Kaldı ki kişilerden bağımsız, Ceceli çocuğunu kendi uyguladığı şiddetin mağduru yaptı. Şu anda annesiyle ilgili haberleri okuyabilir ve bilebilirdi bu çocuk. Büyüyünce açıklayabilecek mi çocuğuna? Ne de düşünüyormuş çocuğunu…Mustafa Ceceli’nin herkesi annesine düşman etmeye çalışırken ve şiddet uygularken en az çocuğunu düşündüğüne inanıyorum. Ayrıca hukuken çocuğun üstün yararı gerekçesi ile çocuğun annesine karşı suç işleyen bu adam çocuktan uzak tutulmalı…
Bunlarla birlikte bir insanın evine gizli kamera koyuluyor, özel hayatı gözetleniyor, bu büyük bir hak ihlali ve büyük bir suç. Ceceli’nin avukatı suç kapsamında değerlendirilebilecek görüntüleri mahkemeye delil olarak sunuyor. Demek ki Ceceli cinsiyetçi yargının kendisinin arkasında duracağına inanıyor. Nereden alıyor bu cesareti? Yıllardır cinsiyetçi, kadın düşmanı kararlara imza atan yargıdan alıyor. Kadına yönelik şiddetin cezasız kalmasından, kadın cinayetlerine verilen iyi hal indirimlerinden cesaret alıyor. Suç işleyen ve şiddet uygulayan bir adam çocuğun velayetini almayı talep edebiliyor.

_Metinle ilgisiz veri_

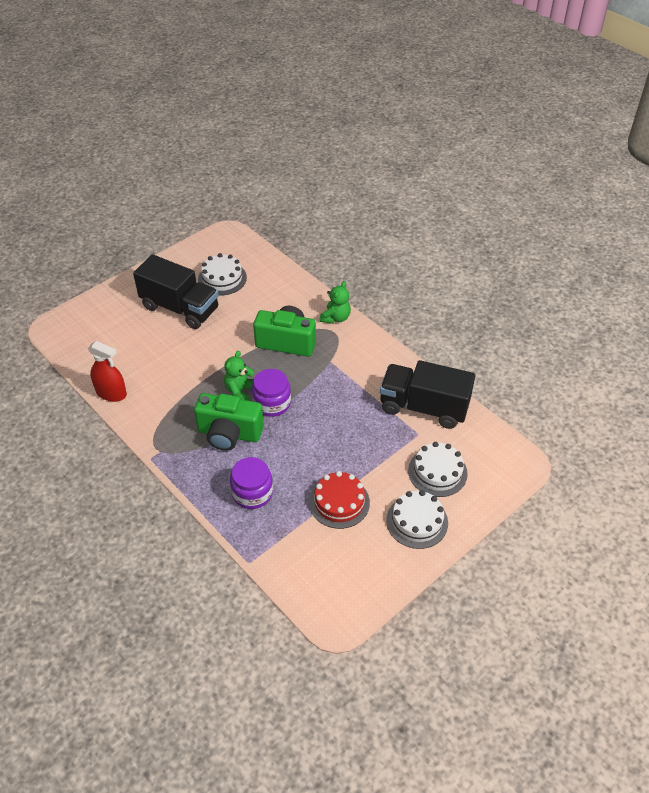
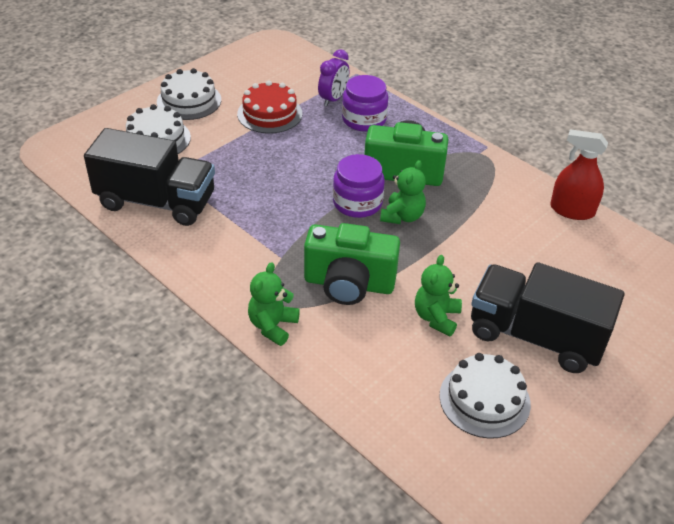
camera: 175 degrees right, 5 degrees down
(236, 320) = (436, 317): none -> green teddy bear
(277, 522) = (333, 99): none -> purple clock

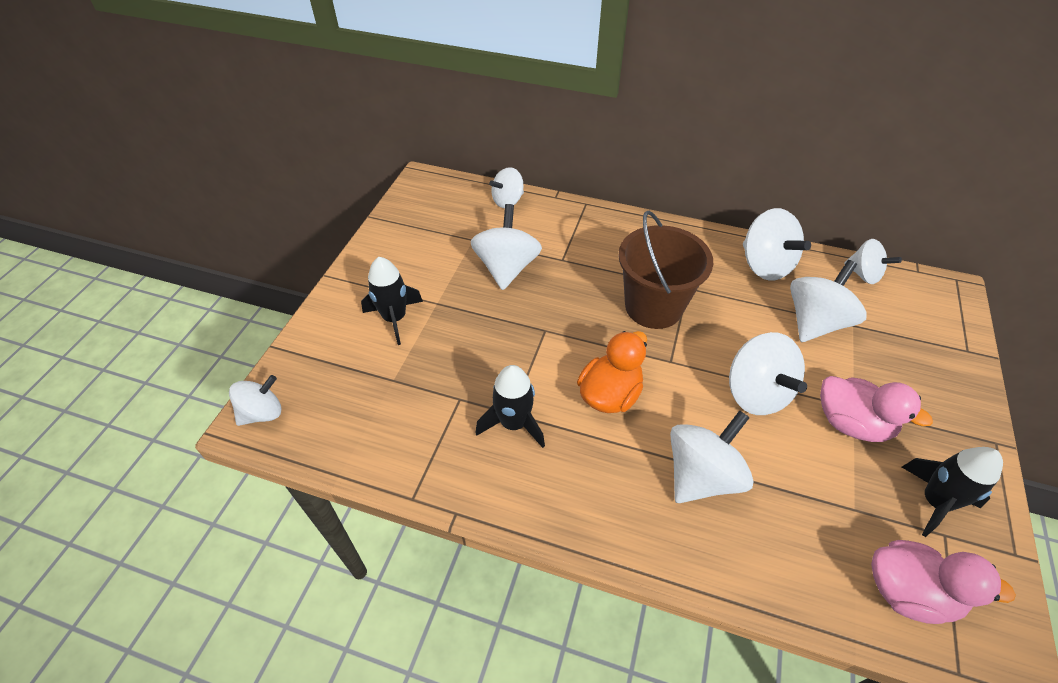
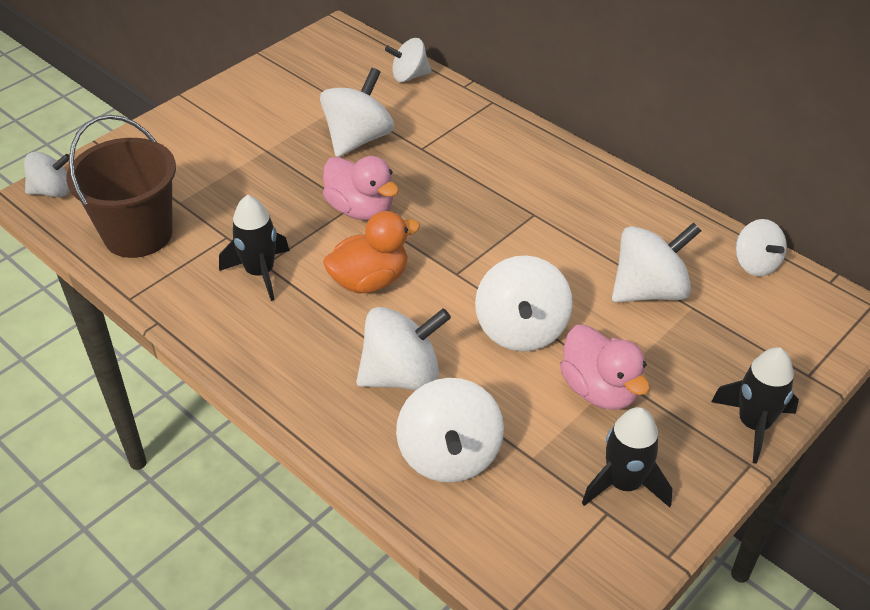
camera: 25 degrees right, 5 degrees down
(395, 318) = (217, 151): black rocket -> black rocket (753, 424)
(653, 307) = (481, 220): brown bucket -> brown bucket (138, 234)
(765, 265) = (643, 220): white spinning top -> white spinning top (449, 455)
(908, 592) = (521, 537): pink duck -> pink duck (361, 209)

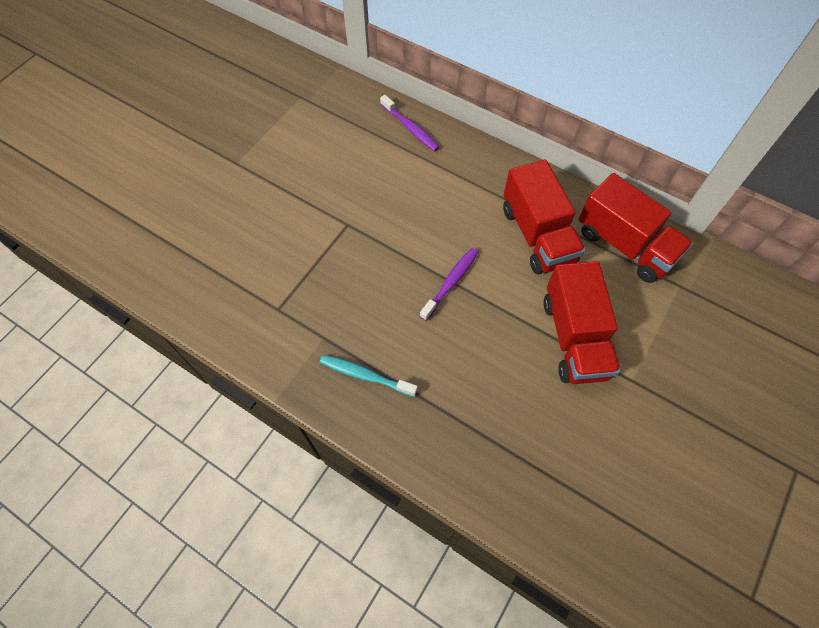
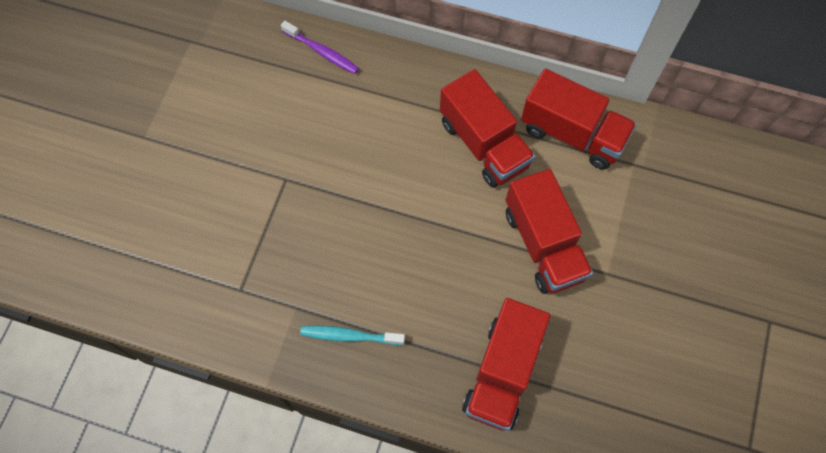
camera: 15 degrees left, 5 degrees up
(451, 282) = (409, 217): purple toothbrush -> none
(505, 448) = (502, 372): none -> red truck

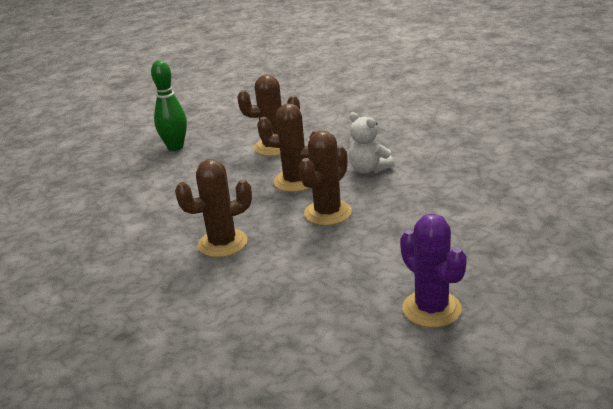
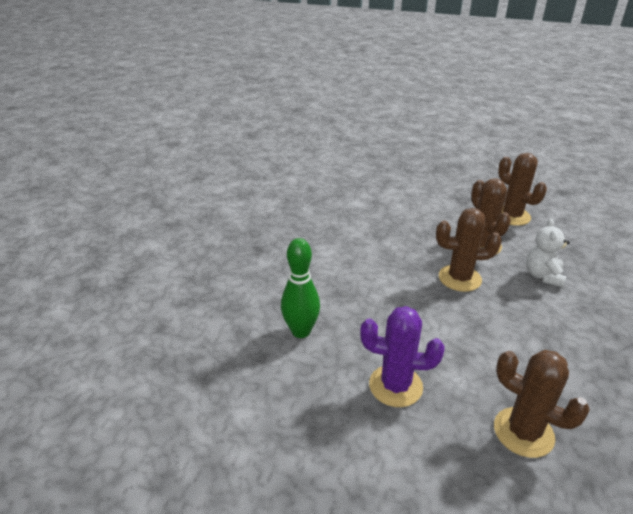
camera: 55 degrees right, 5 degrees up
(175, 147) = (457, 176): green bowling pin -> green bowling pin (301, 331)
(222, 243) = (375, 245): brown cactus -> brown cactus (523, 432)
(431, 309) = (395, 386): purple cactus -> purple cactus turned 75 degrees clockwise

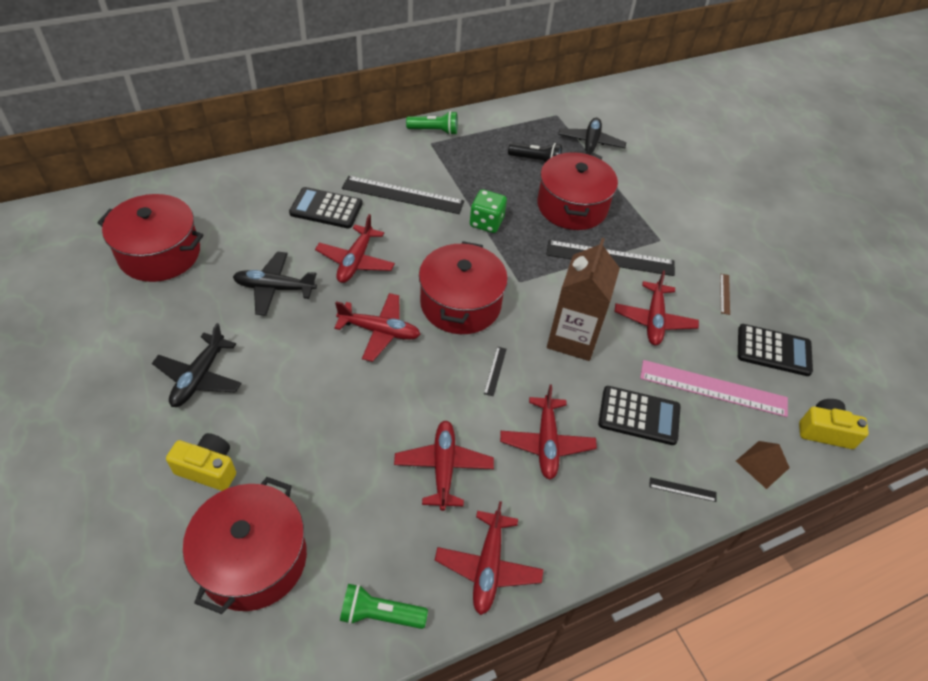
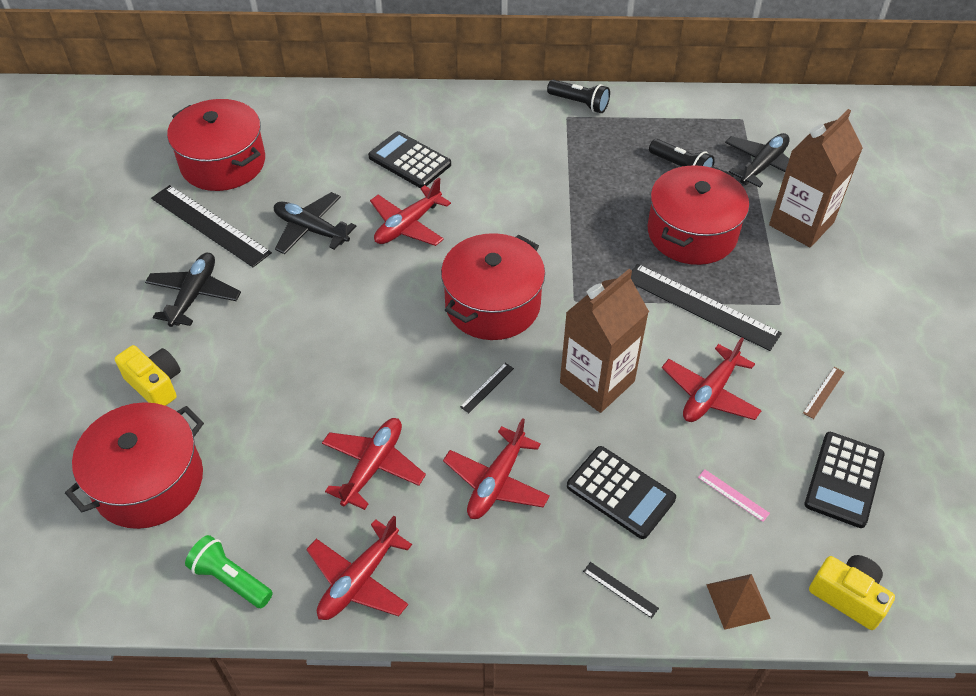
camera: 30 degrees right, 0 degrees up
(199, 377) = (194, 295): black plane -> black plane turned 150 degrees clockwise
(379, 331) = (390, 306): red plane -> none
(403, 195) = (500, 167): black ruler -> black ruler (210, 225)
(434, 131) = (579, 103): green flashlight -> black flashlight
(486, 222) = (576, 223): green dice -> none
(639, 179) = (801, 224): none -> brown carton
(713, 388) = (733, 495): pink ruler -> pink ruler, size x0.41
(773, 350) = (844, 480): black calculator -> black calculator turned 75 degrees clockwise

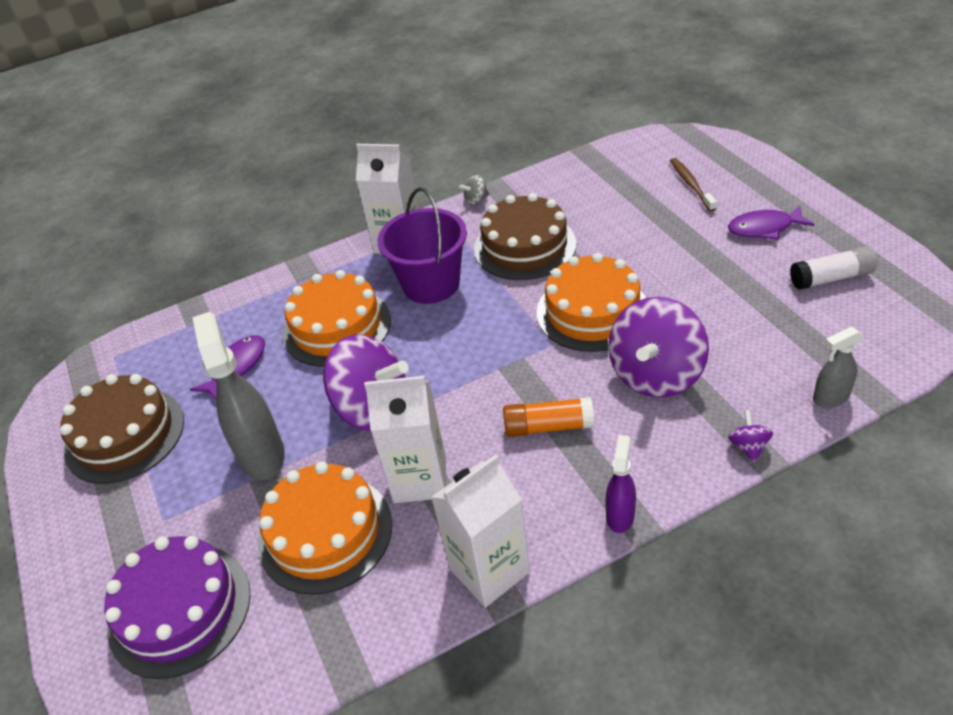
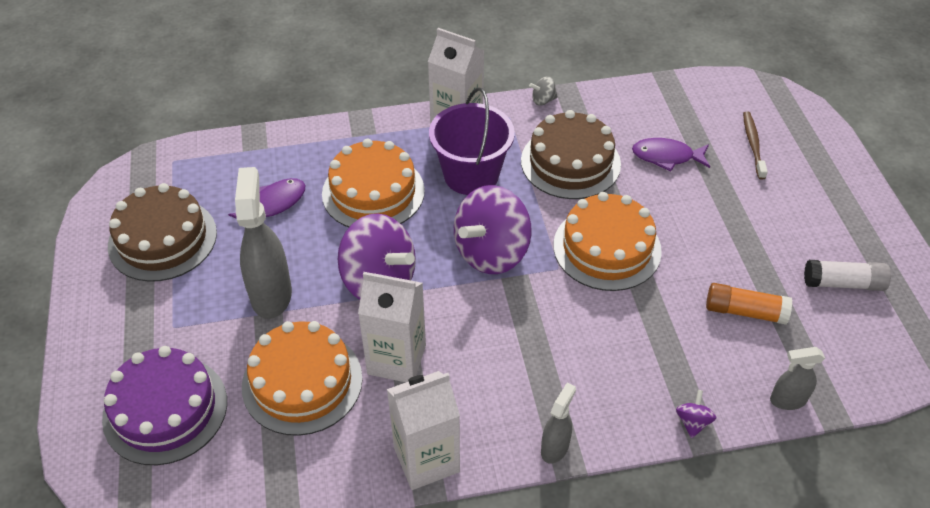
camera: 10 degrees right, 5 degrees up
(548, 426) = (525, 347): orange glue stick -> orange glue stick (745, 311)
(620, 515) = (555, 447): purple spray bottle -> grey spray bottle
(656, 375) = (639, 328): purple spinning top -> purple spinning top (491, 252)
(764, 228) = (803, 212): purple fish -> purple fish (666, 157)

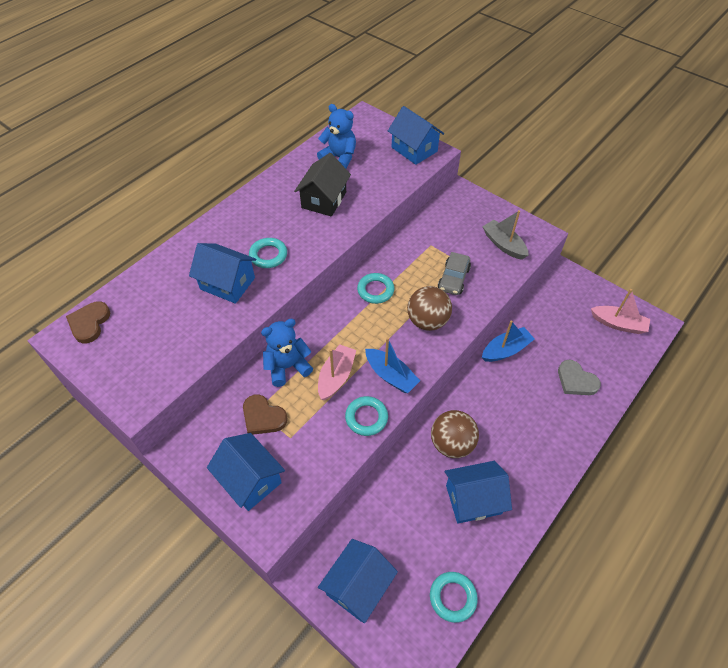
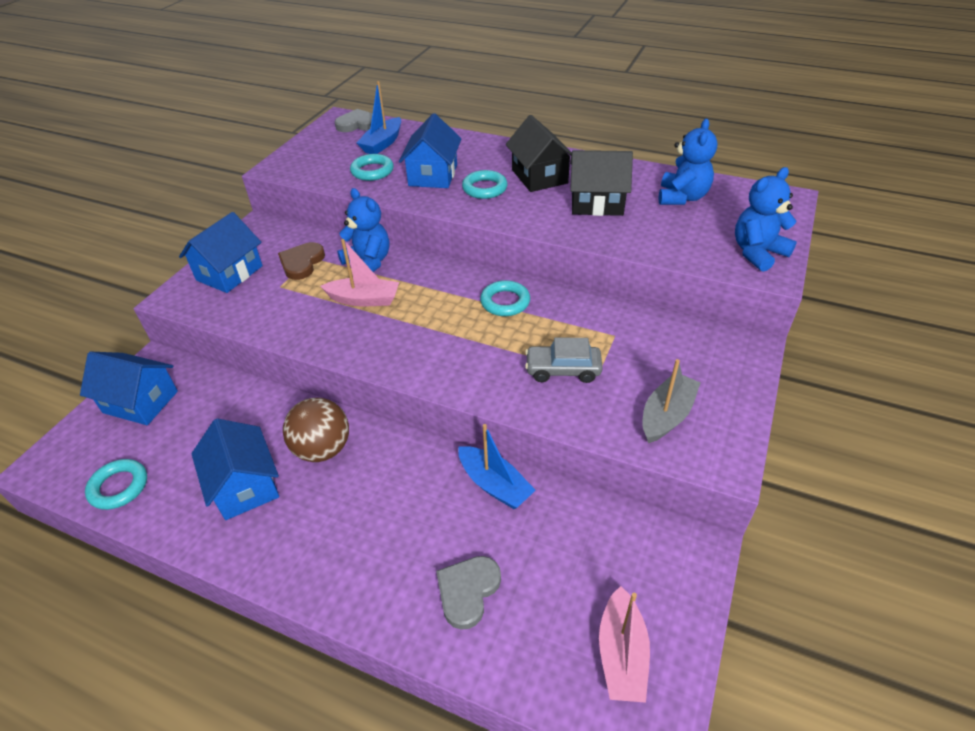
camera: 75 degrees right, 10 degrees down
(89, 323) = (358, 124): brown heart -> grey heart
(270, 219) = (539, 176): none -> black house
(366, 417) = (313, 334): turquoise ring -> turquoise ring (372, 171)
(391, 375) = (376, 342): blue boat -> blue boat (382, 143)
(414, 149) = (757, 253): blue house -> blue teddy bear
(427, 321) = (474, 358): brown ball -> none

En çok konuşulan şey de iki kadın arasında bir yaşanmış olma ihtimali. Ve bu ihtimal üzerinden iki kadın da linçe maruz kalıyor. İki kadın arasında bir aşkın yaşanması yargılanıyor, bunun adı homofobidir. Farklı cinsel yönelimlerin yok sayılması, düşmanlaştırılmasıdır. Bu ikiyüzlü ahlakçılar çocuk yetiştirmekten falan bahsediyor, bugün birçok ülkede eşcinsel çiftlerin evlat edinme hakkı var. Bugün toplumun bu homofobik hezeyanlarını besleyen açıkça düzen, devlet ve uzun yıllardır süren iktidardır. Başlıca sorumlu Onur Yürüyüşlerini yasaklayan, her türlü var olma mücadelesini engellemeye çalışan, tehdit edenleri koruyan, film gösterimi gibi basit dernek ve dayanışma etkinliklerini dahi suç kapsamına alan devlet ve hükümettir.
Sonuç olarak ortada, kadına yönelik şiddet, kadın düşmanlığı, ikiyüzlülük, homofobi ve dahası bir suç var. Her şeye rağmen, kadın ve LGBTİ mücadelesi bir yol kat ediyoruz. Sinem Gedik ve İntizar’ın kim olduklarından bağımsız olarak Mustafa Ceceli korosuna karşı kadına yönelik şiddetin ve homofobinin meşrulaşmasına izin vermeyen bir ses çıkardık. Bu sesi daha fazla büyütme ve politize etme umudumuz var.